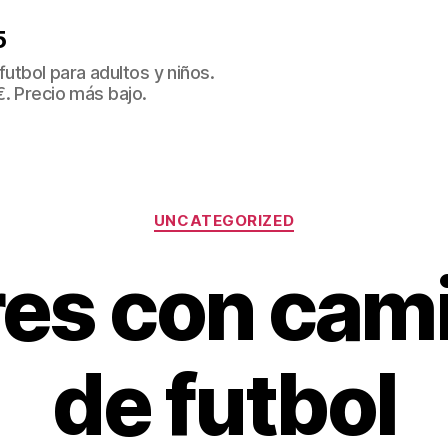
5
tbol para adultos y niños.
€. Precio más bajo.
Categorías
UNCATEGORIZED
es con cam
de futbol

*About this exercise*: Without including any image, reproduce the full listing above as written.

*Solution to this exercise*:
5
tbol para adultos y niños.
€. Precio más bajo.
Categorías
UNCATEGORIZED
es con cam
de futbol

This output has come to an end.